* **To do**:
Locate every line in the listing below that contains the string "Доставка", matching case exactly, and copy each such line in full.

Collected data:
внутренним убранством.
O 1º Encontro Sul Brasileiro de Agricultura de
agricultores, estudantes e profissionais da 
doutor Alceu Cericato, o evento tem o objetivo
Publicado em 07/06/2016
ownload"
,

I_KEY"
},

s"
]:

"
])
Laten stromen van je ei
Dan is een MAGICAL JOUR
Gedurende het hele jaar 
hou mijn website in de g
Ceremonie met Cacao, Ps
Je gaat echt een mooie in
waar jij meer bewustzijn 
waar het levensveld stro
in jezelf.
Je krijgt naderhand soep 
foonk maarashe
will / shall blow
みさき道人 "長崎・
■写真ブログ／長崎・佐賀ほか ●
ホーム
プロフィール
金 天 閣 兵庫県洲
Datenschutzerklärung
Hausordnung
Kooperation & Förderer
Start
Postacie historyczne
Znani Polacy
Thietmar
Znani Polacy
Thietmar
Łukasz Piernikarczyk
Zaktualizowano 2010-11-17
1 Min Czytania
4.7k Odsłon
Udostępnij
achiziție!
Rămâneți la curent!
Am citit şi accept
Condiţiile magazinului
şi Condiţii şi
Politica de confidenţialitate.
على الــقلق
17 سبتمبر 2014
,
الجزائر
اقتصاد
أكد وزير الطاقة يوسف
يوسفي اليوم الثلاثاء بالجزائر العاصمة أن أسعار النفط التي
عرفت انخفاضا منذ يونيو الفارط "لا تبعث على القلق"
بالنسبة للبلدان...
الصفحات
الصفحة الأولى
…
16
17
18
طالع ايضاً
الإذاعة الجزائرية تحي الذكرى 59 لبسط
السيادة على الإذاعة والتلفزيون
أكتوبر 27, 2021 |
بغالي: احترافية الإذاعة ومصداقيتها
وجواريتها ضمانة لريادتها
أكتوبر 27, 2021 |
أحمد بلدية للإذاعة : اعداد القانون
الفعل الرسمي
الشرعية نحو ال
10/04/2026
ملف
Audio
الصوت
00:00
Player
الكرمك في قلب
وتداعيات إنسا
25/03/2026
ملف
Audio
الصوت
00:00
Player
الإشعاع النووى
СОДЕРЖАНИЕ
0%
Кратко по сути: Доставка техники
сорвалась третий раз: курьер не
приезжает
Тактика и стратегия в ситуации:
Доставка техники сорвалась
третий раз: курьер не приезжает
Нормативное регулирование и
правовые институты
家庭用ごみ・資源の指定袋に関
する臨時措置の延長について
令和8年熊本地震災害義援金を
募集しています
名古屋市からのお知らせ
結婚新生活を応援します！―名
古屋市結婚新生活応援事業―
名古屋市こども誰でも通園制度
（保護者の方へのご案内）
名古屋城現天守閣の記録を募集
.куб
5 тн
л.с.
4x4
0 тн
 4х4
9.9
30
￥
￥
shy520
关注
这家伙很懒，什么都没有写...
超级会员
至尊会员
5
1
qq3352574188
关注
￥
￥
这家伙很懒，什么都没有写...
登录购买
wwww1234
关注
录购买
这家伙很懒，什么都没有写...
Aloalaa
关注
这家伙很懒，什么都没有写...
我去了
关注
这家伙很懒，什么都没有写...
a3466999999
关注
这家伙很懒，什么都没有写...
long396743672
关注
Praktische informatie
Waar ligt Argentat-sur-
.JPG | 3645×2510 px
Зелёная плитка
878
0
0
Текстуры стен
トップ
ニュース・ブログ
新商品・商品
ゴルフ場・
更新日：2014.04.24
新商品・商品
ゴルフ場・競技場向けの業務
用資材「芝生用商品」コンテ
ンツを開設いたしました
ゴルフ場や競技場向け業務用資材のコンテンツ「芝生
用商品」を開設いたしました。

* **Reply**:
Кратко по сути: Доставка техники
Доставка техники сорвалась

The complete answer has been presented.